Die stetige Zunahme verteilter Erzeugung und die Einführung neuer Gerätetechnologien (z.B. Elektrofahrzeuge) führen zu einem tiefgreifenden Wandel der Energieversorgungsnetze. Im Gegensatz zur klassischen Energieversorgung sind zukünftige Netze durch eine deutliche Zunahme moderner leistungselektronischer Geräte, aber auch durch niedrigere und volatilere Kurzschlussleistung gekennzeichnet. Es ist zu erwarten, dass in zukünftigen Netzen die Strom- und Spannungsqualität einen erheblich stärkeren Einfluss auf den effizienten und stabilen Betrieb hat, als dies in der Vergangenheit der Fall war. Viele Studien und Feldversuche beschränken sich jedoch auf Effizienz und Stabilität bei Netzfrequenz und betrachten den Einfluss der Netzrückwirkungen nicht oder nur unzureichend. Auch der zukünftige Betrieb von Microgrids bzw. Netzinseln, welche zu praktisch 100% aus erneuerbaren
Energien gespeist werden, tragen maßgeblich zu diesem Wandel bei.
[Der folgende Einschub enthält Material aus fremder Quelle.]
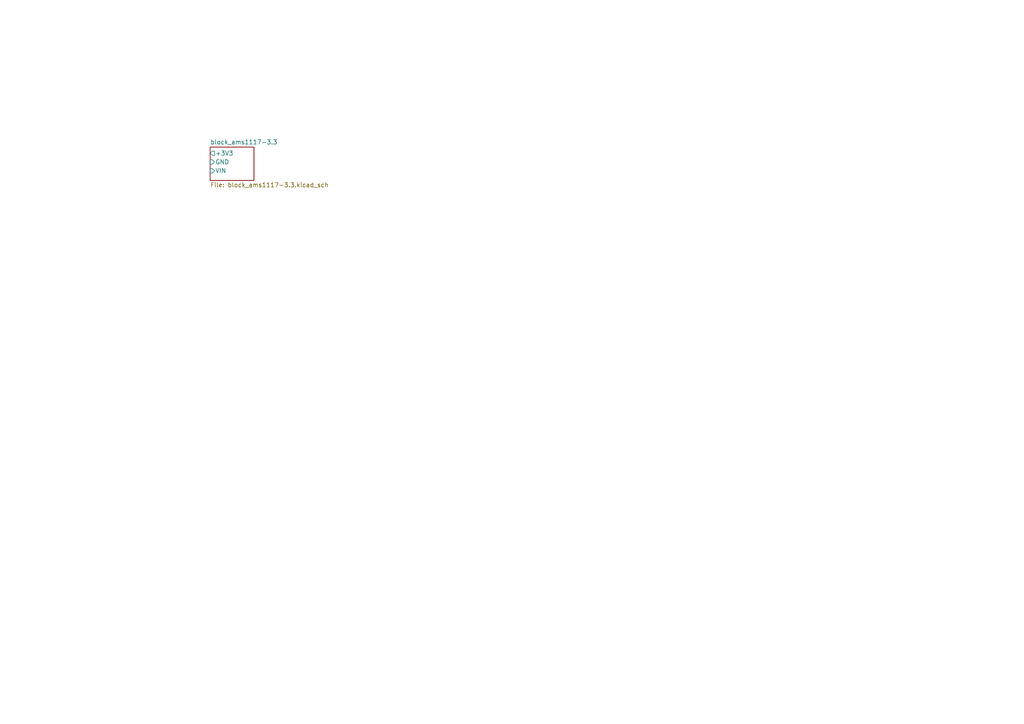
<source format=kicad_sch>
(kicad_sch
	(version 20250114)
	(generator "eeschema")
	(generator_version "9.0")
	(uuid "9f68b76c-189c-4994-b307-541ac4615c07")
	(paper "A4")
	(lib_symbols)
	(sheet
		(at 60.96 42.672)
		(size 12.7 9.652)
		(exclude_from_sim no)
		(in_bom yes)
		(on_board yes)
		(dnp no)
		(fields_autoplaced yes)
		(stroke
			(width 0.1524)
			(type solid)
		)
		(fill
			(color 0 0 0 0.0000)
		)
		(uuid "46a1e78e-e5d4-4916-8fc2-a3eedcf9a739")
		(property "Sheetname" "block_ams1117-3.3"
			(at 60.96 41.9604 0)
			(effects
				(font
					(size 1.27 1.27)
				)
				(justify left bottom)
			)
		)
		(property "Sheetfile" "block_ams1117-3.3.kicad_sch"
			(at 60.96 52.9086 0)
			(effects
				(font
					(size 1.27 1.27)
				)
				(justify left top)
			)
		)
		(pin "+3V3" output
			(at 60.96 44.45 180)
			(uuid "788f6cb3-c425-4b71-82bd-613197366b23")
			(effects
				(font
					(size 1.27 1.27)
				)
				(justify left)
			)
		)
		(pin "GND" input
			(at 60.96 46.99 180)
			(uuid "c4342165-f653-47d2-9418-13d81473bdbf")
			(effects
				(font
					(size 1.27 1.27)
				)
				(justify left)
			)
		)
		(pin "VIN" input
			(at 60.96 49.53 180)
			(uuid "c8034eff-1055-425c-bda5-4ed3ca90dabe")
			(effects
				(font
					(size 1.27 1.27)
				)
				(justify left)
			)
		)
		(instances
			(project "ams1117-3.3"
				(path "/9f68b76c-189c-4994-b307-541ac4615c07"
					(page "2")
				)
			)
		)
	)
	(sheet_instances
		(path "/"
			(page "1")
		)
	)
	(embedded_fonts no)
)

</source>
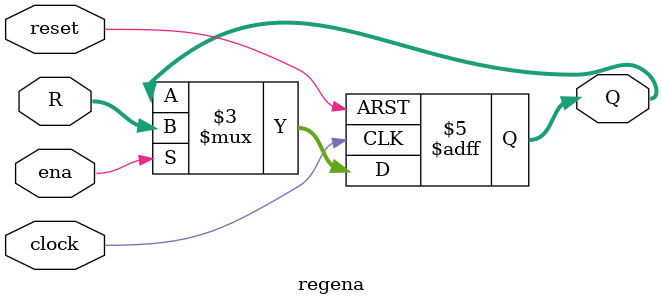
<source format=v>
`timescale 1ns / 1ps


// File: regena.v
// Description: 8-bit register with enable and asynchronous active-low reset

module regena(clock, ena, reset, R, Q);
    parameter n = 8;

    input [n-1:0] R;
    input clock, ena, reset;
    output reg [n-1:0] Q;

    always @(posedge clock or negedge reset) begin
        if (!reset)
            Q <= 0;
        else if (ena)
            Q <= R;
    end
endmodule


</source>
Nahezu alle Kundeninstallationen für Erzeugung, Verbrauch oder Speicherung von elektrischer Energie bewirken Netzrückwirkungen. Geräte mit Leistungselektronik führen bspw. zu Oberschwingungen, ein oder zweiphasig angeschlossene Geräte zu Unsymmetrien. Dies führt zu einer Verschlechterung der Strom- und Spannungsqualität und kann den störungsfreien und effizienten Betrieb anderer Geräte und Kundenanlagen nachhaltig beeinträchtigen. Deshalb ist es wichtig, die Netzverträglichkeit einer Kundenanlage gerecht und verlässlich zu quantifizieren, um den zuverlässigen und effizienten Netzbetrieb sicherzustellen und die Anforderungen bezüglich der elektromagnetischen Verträglichkeit einzuhalten.
Die Rückwirkung von Kundenanlagen auf die Netzspannung wird heutzutage basierend auf Erfahrungswerten und Richtlinien theoretisch berechnet, bevor diese ans Netz angeschlossen werden. Ein messtechnischer Nachweis der Einhaltung vorgegebener Grenzwerte erfolgt entweder gar nicht oder nur mittels einfacher Verfahren, welche auf einer Reihe vereinfachender Annahmen beruhen. Dies kann beispielsweise dazu führen, dass bei Betrieb einer Kundenanlage unerwartete Störungen auftreten, welche den zuverlässigen Netzbetrieb beeinflussen. Andererseits werden bereits im Rahmen der Planung möglicherweise teure Abhilfemaßnahmen (z.B. Filter) gefordert, die beim Betrieb der Kundenanlage letztendlich nicht notwendig gewesen wären.
Durch Anwendung neuer Methoden und Indizes, wird in diesem Projekt ein Verfahren zur kontinuierlichen Überwachung des Beitrages einer einzelnen Kundenanlage zur Spannungsverzerrung bzw. zur Spannungsunsymmetrie bestimmt. Durch umfassende und systematische Messungen in Zusammenarbeit mit mehreren schweizerischen Netzbetreibern werden die verschiedenen Methoden bewertet und die optimale Methode identifiziert. Dadurch ist es möglich vorhandene Wechselwirkungen (z.B. Kompensationseffekte) besser zu bestimmen, Kundenanlagen mit unzulässig hohen Netzrückwirkungen sicher zu identifizieren bzw. unnötige Investitionen in nicht erforderliche Abhilfemaßnahmen zu vermeiden. Dies trägt nachhaltig zu einer deutlich effizienteren Nutzung der Netzinfrastruktur, der effektiveren Integration neuer Technologien und zu einem zuverlässigeren Betrieb zukünftiger Netze bei und erhöht dadurch die Versorgungssicherheit. Die Ergebnisse leisten ebenfalls einen wichtigen Beitrag zur Verbesserung von Richtlinien und Normen.